Of springers and jumpers
In the boats, jaunty, hopeful optimism. On the bridge, a soft-spoken sign.
It’s a juxtaposition that will set you back a step, if you think about it. Below the Sellwood Bridge in Portland, stretching up the Willamette River on a blue sky morning, nearly a dozen anglers are fishing for Chinook salmon returned from the Pacific. “Springers,” is what the anglers call them.
But up on the bridge itself, the main concern is jumpers. The sign says there is hope, and says they are there to listen. The phone number is a 24/7 crisis line operated by the county mental health department.
Because the return of springers migrating up the river isn’t the only thing Spring is known for. It’s also when suicides rise. When I was a newspaper reporter I wrote about that a couple times. One expert said it might be because we expect the return of Spring, with its light, warmth and vibrant growth, to bring about a seasonal revival in ourselves, as well. But some people fighting despair can’t find or feel the rebirth they were hoping for, and so sink into the final darkness. That was the expert’s theory, anyway.
You can sink into darkness pretty fast. Jump and hit the water.
I don’t understand suicide, myself. Such an awful legacy to leave behind. I’ve never considered it and wouldn’t, ever. I enjoy life all to hell, and find moments of joy and wonder damn near every day.
But from my early reporting days, covering the cops beat and writing about too many deaths, I know some people see it as a way out, a relief. Or they want to punish themselves, or punish someone else. People can sink. That’s one of the reasons I’ve never had a gun in my homes. I read too many police reports about kids or spouses, in those lost, empty moments, picking up the pistol and hitting the water.

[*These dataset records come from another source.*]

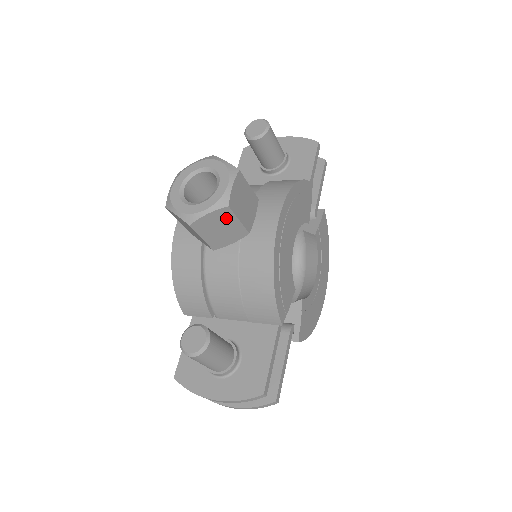
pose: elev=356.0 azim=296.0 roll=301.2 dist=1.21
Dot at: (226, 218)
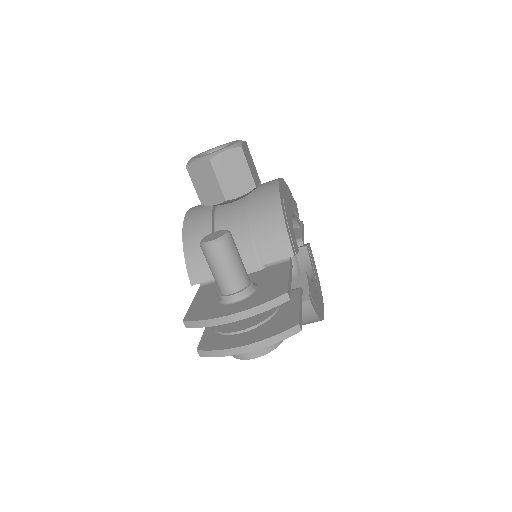
Dot at: (239, 161)
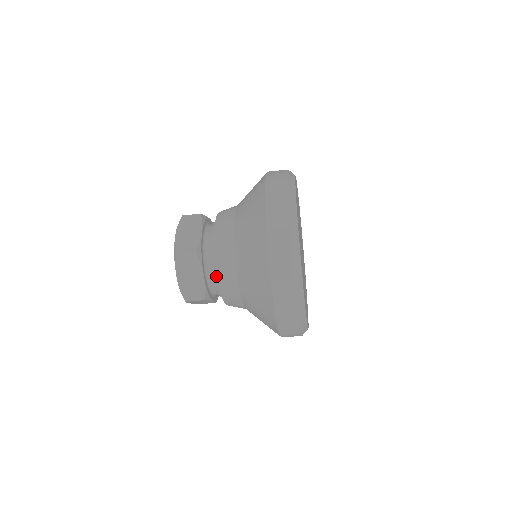
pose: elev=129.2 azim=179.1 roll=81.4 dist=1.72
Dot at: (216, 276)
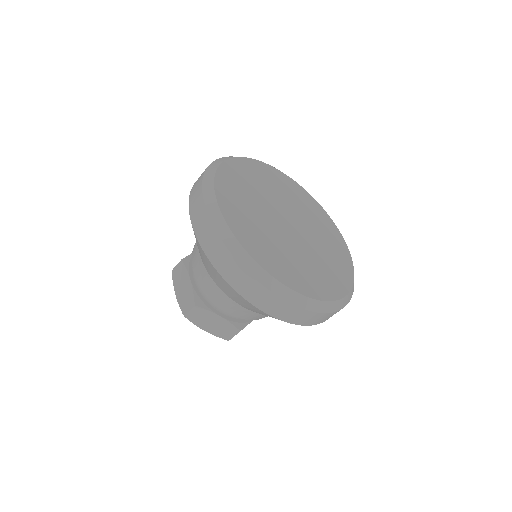
Dot at: occluded
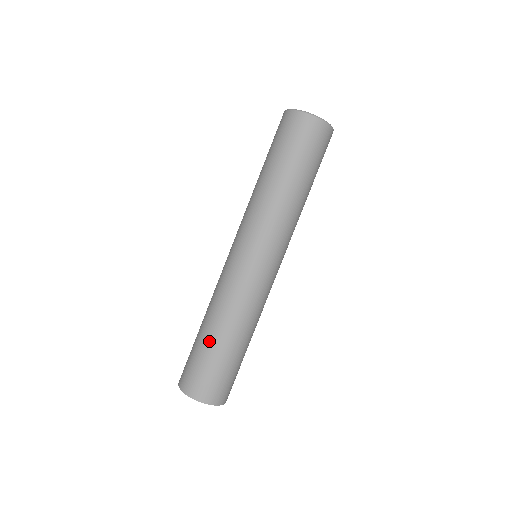
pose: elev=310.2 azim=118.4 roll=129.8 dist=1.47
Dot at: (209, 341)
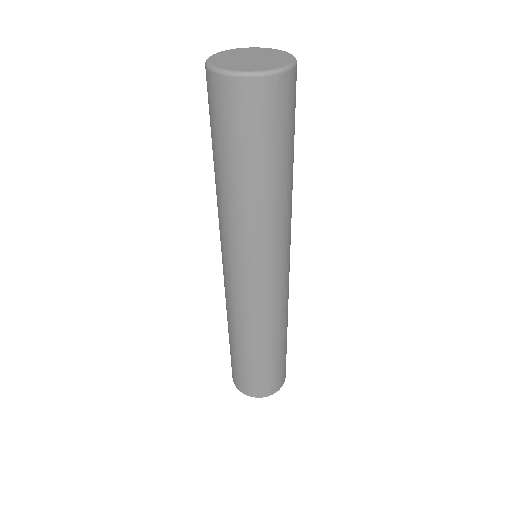
Dot at: (267, 358)
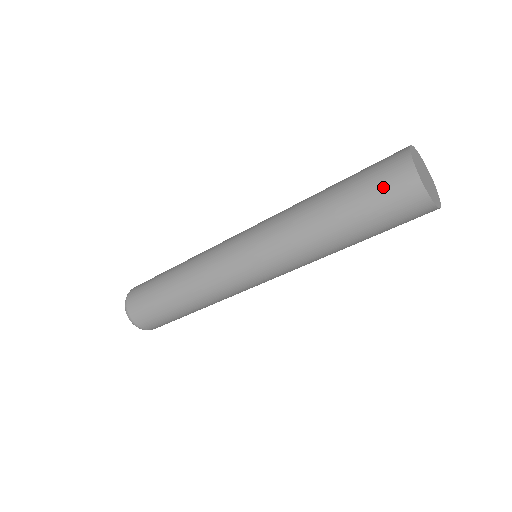
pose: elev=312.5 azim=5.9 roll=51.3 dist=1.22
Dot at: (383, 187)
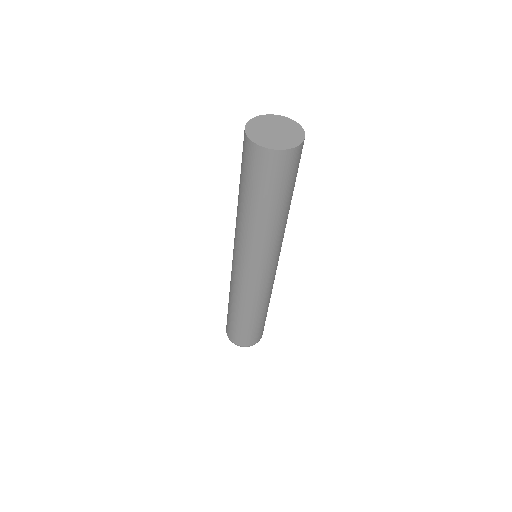
Dot at: (261, 173)
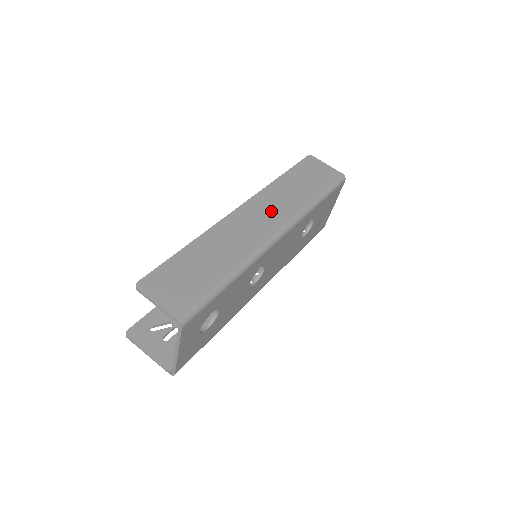
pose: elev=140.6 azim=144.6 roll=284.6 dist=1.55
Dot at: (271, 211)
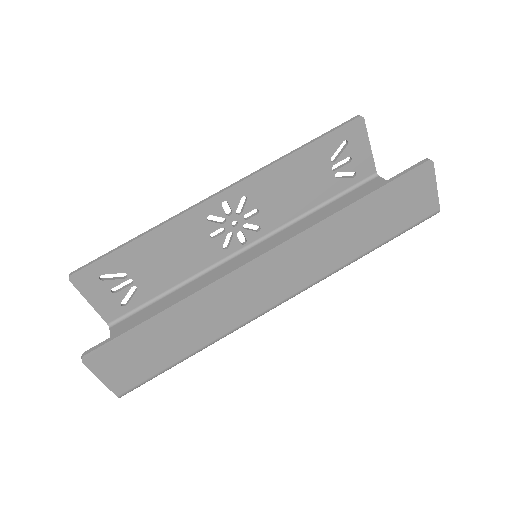
Dot at: (299, 267)
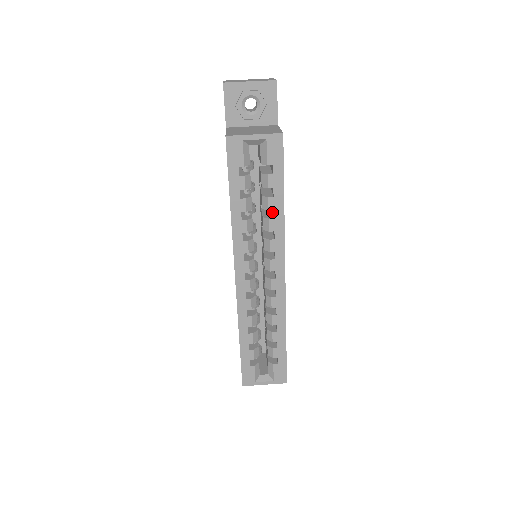
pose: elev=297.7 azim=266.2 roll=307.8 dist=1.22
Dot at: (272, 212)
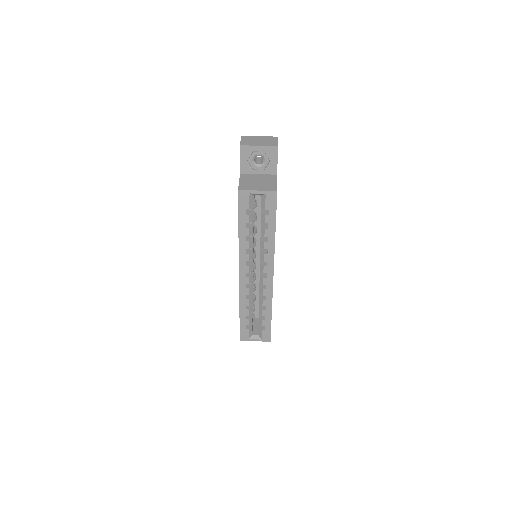
Dot at: occluded
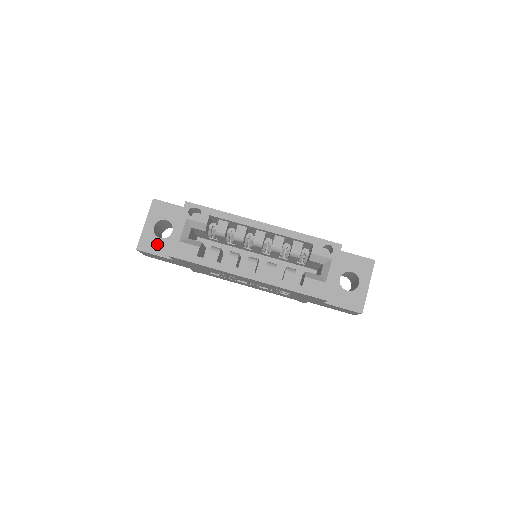
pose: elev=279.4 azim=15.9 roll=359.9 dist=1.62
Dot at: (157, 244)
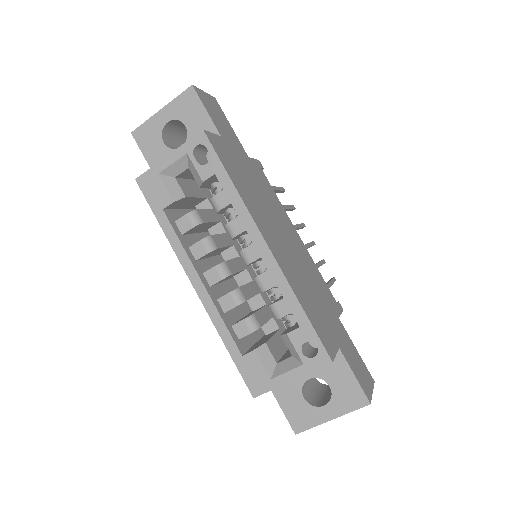
Dot at: (155, 146)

We nearly had one of those grievous homicide-suicide episodes in our family. Our mom’s father, a damaged and depressed World War I veteran, pointed a gun at Mom and her mother, but thankfully turned away and spared everyone. Mom thought he intended to kill them and then himself. I’ve written about that in a post titled She Wanted Us to Know About It.
I still remember the first suicide I wrote about as a journalist, in the early 1980s. It stuck with me, mainly because the sorrow of it baffled me then and now.
It was at my first job in newspapers, at the beloved Springfield News, now defunct, as they say. At the time we were a scrappy tri-weekly paper and thought we were going to go daily any time now, and then really take it to the mighty Eugene Register-Guard next door.
I covered cops and courts, as beginners did at the time, and spent my weekday mornings reading reports and dispatch logs at city police, county sheriff and state police offices, and the fire and ambulance dispatch office as well.
The suicide was in a police report.
It was a young woman in her late 20s or early 30s, as I remember. She was attractive, educated, healthy and, judging from the one photo I saw of her, demure. Soft spoken and thoughtful, people said. Maybe too thoughtful.
That Spring, she sent a letter to the Springfield Police Department saying, in effect, “I’ve committed suicide. Come and remove me, please.”
Then she lay down in bed, neatly pulled the covers to her chin, and pressed a pistol to the side of her head. And that was it.
I guess she didn’t think there was any hope, and of course she never got to see signs on the bridge like they put up now, more than 40 years later.
I wanted to know more about the signs — whose idea was it to put them up, do they do any good, will they leave them up all year, what’s been the public reaction, if any. Have they seen an uptick in calls to the 24/7 crisis line?
I didn’t call the crisis number because that seemed like a terrible idea, potentially tying up the line when someone was seeking help. I tried calling the mental health department’s main number six times, but I kept getting a busy signal. That was OK. I hope they were helping somebody.
In the Portland area, the 24/7 crisis number is 503-988-4888.
Oh yeah. Good post. No matter how burdened I am from politics or war it’s my neighbors and walks. No matter what the weather is we meet neighbors. Or the clerks at bi mart or winco who no me so well. My convience store diary is set aside but a run for beer in sadness brought the clerk out of the store to wish the best as the health of our old doggie has declined.
There are good folks nearby. That are a treasure to me.
My niece woke up one morning & went to work without disturbing her sleeping wife. As the morning passed into afternoon she checked on Toni to find she had left the earth with a magic marker display of DO NOT RESUSCITATE written on her chest.
But the worst wasn’t over. Lesbians in northern Louisiana got the full attention of the small town police department. Time to lock my niece in the back of a patrol car & hold her with a Bible Belt while they called in the murder investigation & while they searched the home, removed the body & transported it to Arkansas. Weeks later ashes were released.
I was her phone call. I couldn’t understand a single word. I live in Oregon, WTF could I do?
Later I watched the suicide video/note & screamed at a dead woman.
Time passed & we moved, not on, but forward.
Then a year & a half later my husband’s best friend left a note: DEAD BODY INSIDE.
If you’ve ever once thought you’d make a clean exit, pick up the pieces left after people you love have killed your heart.